The Warriors prevailed 106-104 because Green made them. The Saginaw, Mich. native found his offense scoring 20 points -- his highest total in three months -- but, moreover, was downright “Sagnasty” in terrorizing the 76ers with his defense.
“He led the charge,” Kerr said. “We really didn’t get after it defensively for most of the game, and then the fourth quarter was fantastic.”
The Warriors, with Green setting the tone, limited Philadelphia to 14 points on 30-percent (6-of-20) shooting in the fourth.
The Warriors had been atrocious on defense, and Green was trying to plug the leaks. After Philly shot 56 percent in the first quarter, Green, during a timeout early in the second, grabbed his teammates by their collective collar, stared into their long faces and dropped a few words on them.
“The realization is, obviously, it’s going to be a dogfight,” Stephen Curry said. “We still get everybody’s best shot. When we’re not making shots, we still need to find a way to do other things to get wins. It’s not always pretty. That was the message.”
The Warriors briefly responded, holding the Sixers to 37.5 percent in the second quarter, but they bounced back to shoot 52.6 percent in third, taking a 12-point lead into the fourth.
That got the full attention of the Warriors. It was in those desperate moments, with the Oracle crowd voicing muted disappointment in the proceedings, that every member of the team responded to Green’s call.
“The fourth quarter, the way Draymond impacted the game . . . he just kind of willed himself to another level,” Curry said. “He was a huge catalyst for us.”
Said Kerr: “Draymond is always the emotional leader, but everybody defensively stepped it up in that fourth.”
Asked about his sermon, Green said he felt it necessary to remind guys that they’ve been “in a little bit of a rut,” and that the only way to get out was to fight through it.
That meant, for the most part, defending as he did. In addition to 20 points and eight assists, Green also posted eight rebounds, six blocks and four steals. The last player to post his stat line was Hakeem Olajuwon on March 3, 1990, against the Warriors.
“You don’t go into a rut and then come out of it and hit 20 threes,” Green said. “It just don’t work like that. You have to grind yourself out, grind your way out of it.
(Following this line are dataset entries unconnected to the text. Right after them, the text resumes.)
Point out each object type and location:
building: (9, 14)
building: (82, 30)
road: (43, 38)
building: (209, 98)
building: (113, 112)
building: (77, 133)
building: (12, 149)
Tonight, we did that.
“The end of the third quarter and the fourth quarter, we realized, hey, it’s not going our way. But just put our heads down and go defend and the offense will come. Once we started to defend, everything else started to go our way.”
It was enough to send the 76ers, who led by as much as 16, out of Oakland with a defeat that had Green’s signature.
“He’s just elite defensively,” 76ers coach Brett Brown said. “And he’s highly competitive.”